Editor’s Note: Matt Welch is Editor in Chief of Reason, and co-author (along with Nick Gillespie) of “The Declaration of Independents: How Libertarian Politics Can Fix What’s Wrong with America.”
Story highlights
A report criticized Justice Department for extravagant spending
Matt Welch says it's natural to make light of the $16 muffin
He says government doesn't exercise any spending restraint
Welch: Larger issue of uncontrolled spending is deadly serious
Have you heard the one about the Justice Department’s $16 muffins? Probably not, though even if you have, this latest revelation of workaday government waste has long since lost its capacity to shock. And therein lies the real problem.
For those catching up: The DOJ’s OIG (Office of Inspector General) Tuesday released an audit showing that the department spent nearly $500,000 for food and beverages at just 10 Justice-sponsored conferences in 2008 and 2009.
“One conference,” auditors found, “served $16 muffins while another served Beef Wellington hors d’oeuvres that cost $7.32 per serving. Coffee and tea at the events cost between $0.62 and $1.03 an ounce. At the $1.03 per-ounce price, an 8-ounce cup of coffee would have cost $8.24.”
Some outrage at this routine squandering of taxpayer money predictably ensued, but so did not a small amount of eye-rolling and mirth. The Baltimore Sun editorial board, for example, said that while “Wasteful government spending deserves to be condemned in the strongest terms possible” (the Sun’s preferred strong terms being “Washington chokes on its muffins”), the overspending is “far from the cause of nation’s deficit.”
This is true, as far as it goes.
The nation’s current and future deficit is driven overwhelmingly by health care, military and retirement spending, each of which involve ever-increasing promises that have proved politically career-threatening to scale back.
That’s why politicians prefer instead to talk about $16 muffins and $600 toilet seats – it’s the least expensive way to simulate fiscal responsibility. The boy who cries muffin while signing onto every new major entitlement and military adventure is not in any position to deliver lectures about tax-dollar stewardship. And never forget that the spending frenzy is distinctly bipartisan: Even alleged fiscal radical Rep. Paul Ryan, R-Wisconsin, voted for the Troubled Assets Relief Program, the Iraq War and Medicare Part D.
So should we just greet muffinflation with a weary shrug?
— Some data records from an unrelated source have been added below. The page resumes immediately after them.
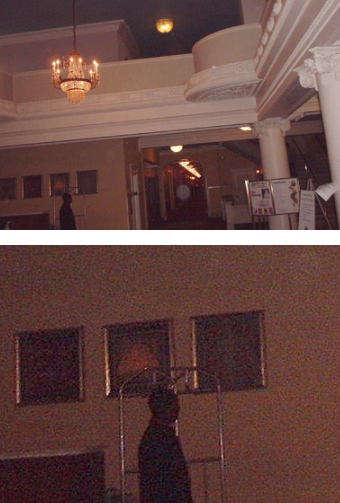
This screenshot has width=340, height=503. What are the coordinates of `posters` in the screenshot? It's located at (260, 193), (285, 181), (307, 206), (327, 189).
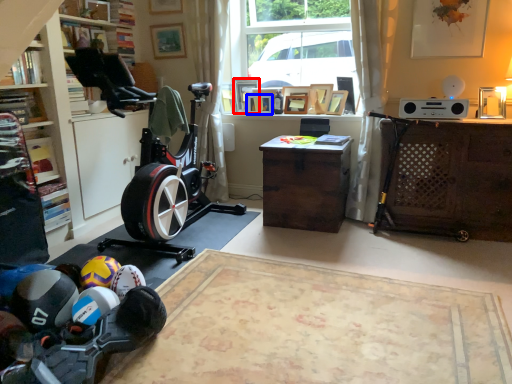
Question: Which of the following is the farthest to the observer, picture frame (highlighted by a red box) or picture frame (highlighted by a blue box)?

Choices:
 (A) picture frame
 (B) picture frame

Answer: (A)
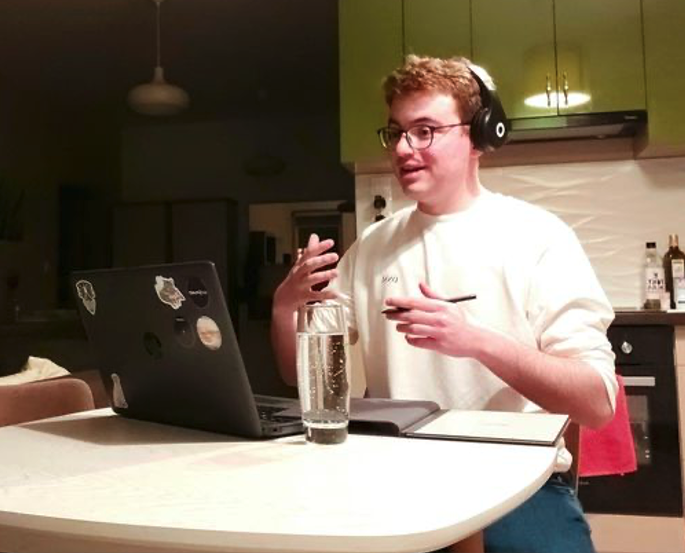
At what (x,y) coordinates should I click in order to perform the action: click on laptop. Please return your answer as a coordinate pair (x, y). Looking at the image, I should click on (238, 389).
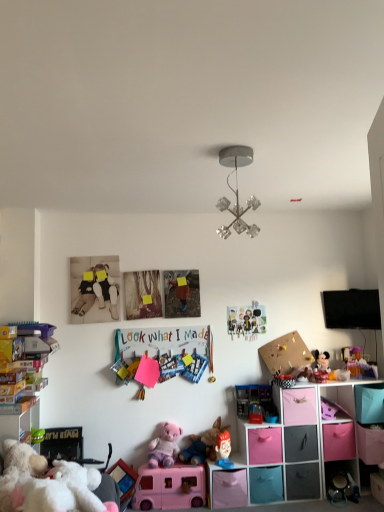
Question: Does pink fabric drawer at lower right, the 5th drawer positioned from the right, come in front of matte plastic drawer at lower right, placed as the 5th drawer when sorted from left to right?

Choices:
 (A) yes
 (B) no

Answer: (A)

Question: Considering the relative sizes of pink fabric drawer at lower right, the 5th drawer positioned from the right, and matte plastic drawer at lower right, marked as the second drawer in a right-to-left arrangement, in the image provided, is pink fabric drawer at lower right, the 5th drawer positioned from the right, smaller than matte plastic drawer at lower right, marked as the second drawer in a right-to-left arrangement,?

Choices:
 (A) no
 (B) yes

Answer: (A)

Question: Is pink fabric drawer at lower right, which ranks as the 2th drawer in left-to-right order, not near matte plastic drawer at lower right, placed as the 5th drawer when sorted from left to right?

Choices:
 (A) no
 (B) yes

Answer: (A)

Question: Is pink fabric drawer at lower right, which ranks as the 2th drawer in left-to-right order, positioned with its back to matte plastic drawer at lower right, marked as the second drawer in a right-to-left arrangement?

Choices:
 (A) yes
 (B) no

Answer: (B)

Question: Considering the relative positions of pink fabric drawer at lower right, which ranks as the 2th drawer in left-to-right order, and matte plastic drawer at lower right, placed as the 5th drawer when sorted from left to right, in the image provided, is pink fabric drawer at lower right, which ranks as the 2th drawer in left-to-right order, to the left of matte plastic drawer at lower right, placed as the 5th drawer when sorted from left to right, from the viewer's perspective?

Choices:
 (A) yes
 (B) no

Answer: (A)

Question: Is pink fabric drawer at lower right, which ranks as the 2th drawer in left-to-right order, shorter than matte plastic drawer at lower right, marked as the second drawer in a right-to-left arrangement?

Choices:
 (A) no
 (B) yes

Answer: (A)

Question: From a real-world perspective, does matte plastic toy at lower center, positioned as the fifth toy in right-to-left order, stand above pink fabric drawer at lower right, which ranks as the 2th drawer in left-to-right order?

Choices:
 (A) yes
 (B) no

Answer: (B)

Question: Is matte plastic toy at lower center, positioned as the fifth toy in right-to-left order, wider than pink fabric drawer at lower right, which ranks as the 2th drawer in left-to-right order?

Choices:
 (A) no
 (B) yes

Answer: (A)

Question: Is there a large distance between matte plastic toy at lower center, which appears as the 6th toy when viewed from the left, and pink fabric drawer at lower right, the 5th drawer positioned from the right?

Choices:
 (A) no
 (B) yes

Answer: (A)

Question: Is matte plastic toy at lower center, which appears as the 6th toy when viewed from the left, to the left of pink fabric drawer at lower right, which ranks as the 2th drawer in left-to-right order, from the viewer's perspective?

Choices:
 (A) yes
 (B) no

Answer: (A)

Question: From the image's perspective, does matte plastic toy at lower center, positioned as the fifth toy in right-to-left order, appear lower than pink fabric drawer at lower right, which ranks as the 2th drawer in left-to-right order?

Choices:
 (A) no
 (B) yes

Answer: (B)

Question: Is matte plastic toy at lower center, positioned as the fifth toy in right-to-left order, bigger than pink fabric drawer at lower right, the 5th drawer positioned from the right?

Choices:
 (A) yes
 (B) no

Answer: (B)

Question: Can you confirm if matte paper collage at center, placed as the seventh toy when sorted from left to right, is positioned to the right of gray matte drawer at lower right, the 3th drawer positioned from the right?

Choices:
 (A) no
 (B) yes

Answer: (A)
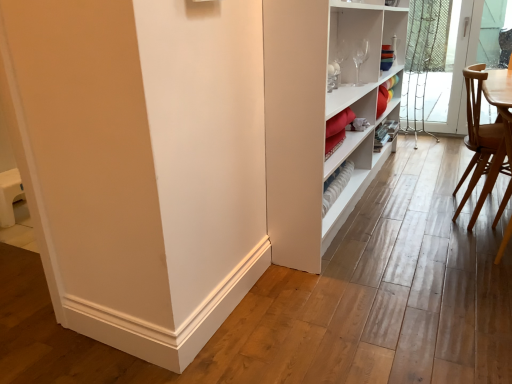
Question: Is clear glass screen door at right to the left of light brown wooden chair at right from the viewer's perspective?

Choices:
 (A) yes
 (B) no

Answer: (B)

Question: Is clear glass screen door at right with light brown wooden chair at right?

Choices:
 (A) no
 (B) yes

Answer: (A)

Question: Can you confirm if clear glass screen door at right is smaller than light brown wooden chair at right?

Choices:
 (A) no
 (B) yes

Answer: (B)

Question: Is clear glass screen door at right oriented away from light brown wooden chair at right?

Choices:
 (A) no
 (B) yes

Answer: (A)

Question: Can you confirm if clear glass screen door at right is bigger than light brown wooden chair at right?

Choices:
 (A) no
 (B) yes

Answer: (A)

Question: From a real-world perspective, does clear glass screen door at right sit lower than light brown wooden chair at right?

Choices:
 (A) no
 (B) yes

Answer: (A)

Question: Considering the relative positions of light brown wooden chair at right and clear glass screen door at right in the image provided, is light brown wooden chair at right to the left of clear glass screen door at right from the viewer's perspective?

Choices:
 (A) yes
 (B) no

Answer: (A)

Question: Is light brown wooden chair at right wider than clear glass screen door at right?

Choices:
 (A) yes
 (B) no

Answer: (A)

Question: Is light brown wooden chair at right oriented towards clear glass screen door at right?

Choices:
 (A) yes
 (B) no

Answer: (B)

Question: Considering the relative sizes of light brown wooden chair at right and clear glass screen door at right in the image provided, is light brown wooden chair at right thinner than clear glass screen door at right?

Choices:
 (A) yes
 (B) no

Answer: (B)

Question: From a real-world perspective, is light brown wooden chair at right below clear glass screen door at right?

Choices:
 (A) yes
 (B) no

Answer: (A)

Question: Is light brown wooden chair at right far from clear glass screen door at right?

Choices:
 (A) yes
 (B) no

Answer: (A)

Question: Which is correct: light brown wooden chair at right is inside clear glass screen door at right, or outside of it?

Choices:
 (A) inside
 (B) outside

Answer: (B)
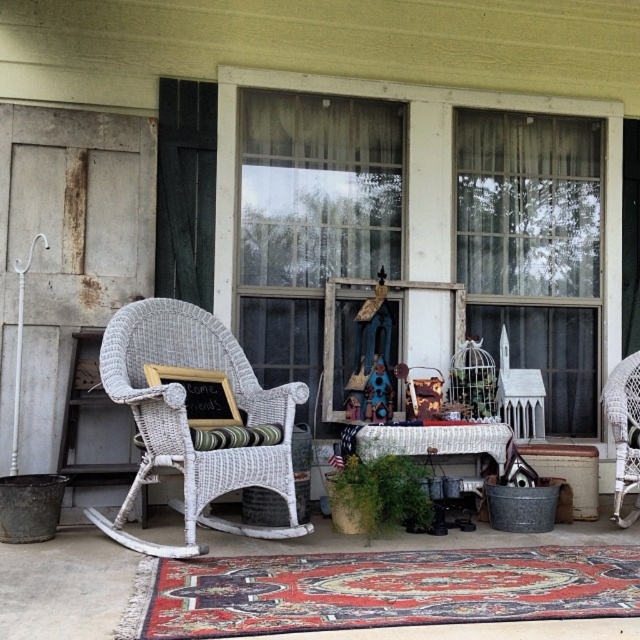
Question: Which point appears closest to the camera in this image?

Choices:
 (A) tap(636, 364)
 (B) tap(385, 420)
 (C) tap(280, 388)

Answer: (C)

Question: Which object is farther from the camera taking this photo?

Choices:
 (A) blue fabric doll at center
 (B) white wicker rocking chair at left

Answer: (A)

Question: From the image, what is the correct spatial relationship of white wicker chair at right in relation to blue fabric doll at center?

Choices:
 (A) left
 (B) right

Answer: (B)

Question: Does white wicker chair at right have a smaller size compared to blue fabric doll at center?

Choices:
 (A) yes
 (B) no

Answer: (B)

Question: Estimate the real-world distances between objects in this image. Which object is closer to the white wicker chair at right?

Choices:
 (A) white wicker rocking chair at left
 (B) blue fabric doll at center

Answer: (B)

Question: Observing the image, what is the correct spatial positioning of white wicker chair at right in reference to blue fabric doll at center?

Choices:
 (A) above
 (B) below

Answer: (B)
Not remotely, no.
The lesson of government waste, whether on $16 muffins or $535 million loan guarantees to solar power companies or $48 billion in “improper” Medicare payments, is one worth relearning every day.
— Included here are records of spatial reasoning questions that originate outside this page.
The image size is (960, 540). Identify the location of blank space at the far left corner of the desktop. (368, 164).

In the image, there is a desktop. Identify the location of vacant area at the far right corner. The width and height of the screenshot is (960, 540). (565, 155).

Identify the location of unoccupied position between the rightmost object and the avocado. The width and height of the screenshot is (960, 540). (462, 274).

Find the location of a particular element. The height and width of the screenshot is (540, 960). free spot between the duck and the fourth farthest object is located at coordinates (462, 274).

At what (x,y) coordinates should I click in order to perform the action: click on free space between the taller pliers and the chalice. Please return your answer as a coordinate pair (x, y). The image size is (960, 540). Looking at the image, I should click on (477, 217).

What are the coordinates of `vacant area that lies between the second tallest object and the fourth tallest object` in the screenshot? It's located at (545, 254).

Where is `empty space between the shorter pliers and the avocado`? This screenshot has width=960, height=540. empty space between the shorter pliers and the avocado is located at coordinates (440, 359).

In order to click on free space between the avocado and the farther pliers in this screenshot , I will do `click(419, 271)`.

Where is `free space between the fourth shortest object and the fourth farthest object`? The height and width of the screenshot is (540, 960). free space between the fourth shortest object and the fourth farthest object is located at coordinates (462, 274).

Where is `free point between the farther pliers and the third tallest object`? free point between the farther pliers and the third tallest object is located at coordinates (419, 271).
Managers whose budgets do not depend on customer satisfaction and who do not face competitive pressure in the marketplace, will not, on balance, spend their money wisely. Vendors selling to those managers know that price matters much less than it does to, say, Wal-Mart. And anywhere there is political urgency and official involvement high up the command chain, conditions will begin resembling a gold rush.
As major Solyndra investor and Barack Obama donor George Kaiser told a crowd of his fellow Oklahomans not long after Obama’s stimulus was announced in 2009, “There’s never been more money shoved out of the government’s door in world history and probably never will be again than in the last few months and the next 18 months. And our selfish, parochial goal is to get as much of it for Tulsa and Oklahoma as we possibly can.”
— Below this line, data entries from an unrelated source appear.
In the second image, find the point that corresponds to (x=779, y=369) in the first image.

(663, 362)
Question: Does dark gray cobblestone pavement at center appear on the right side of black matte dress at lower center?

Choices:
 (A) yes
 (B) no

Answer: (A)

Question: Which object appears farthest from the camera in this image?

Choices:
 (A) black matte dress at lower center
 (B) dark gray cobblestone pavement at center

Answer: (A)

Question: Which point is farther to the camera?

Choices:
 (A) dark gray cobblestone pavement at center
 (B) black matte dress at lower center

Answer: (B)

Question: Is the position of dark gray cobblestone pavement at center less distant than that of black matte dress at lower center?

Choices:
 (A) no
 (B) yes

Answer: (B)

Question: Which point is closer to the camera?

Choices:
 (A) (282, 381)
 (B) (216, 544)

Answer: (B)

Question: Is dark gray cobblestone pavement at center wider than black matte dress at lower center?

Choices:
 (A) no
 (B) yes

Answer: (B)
There is no such thing as war without the brutal, violent death of innocents, including children. Similarly, there is no such thing as government spending without gobs of disgusting waste, graft and corruption. It’s all cooked right into the system.
That’s why muffin-cynicism troubles me most. The same Baltimore Sun that can decry such waste in one breath, will invite it in its next: “Let Congress vent its spleen and deal with whoever is responsible for the Justice Department’s very poor judgment,” the editorial board wrote. “Then it should get back to the business of creating jobs and stimulating the weak economy in the short-run and adopting sensible economic policy that reduces the deficit in the long-term.”
As long as we believe that government is good at creating jobs and stimulating the economy, we’re going to be stuffed by much more than just $16 muffins.
The opinions expressed in this commentary are solely those of Matt Welch.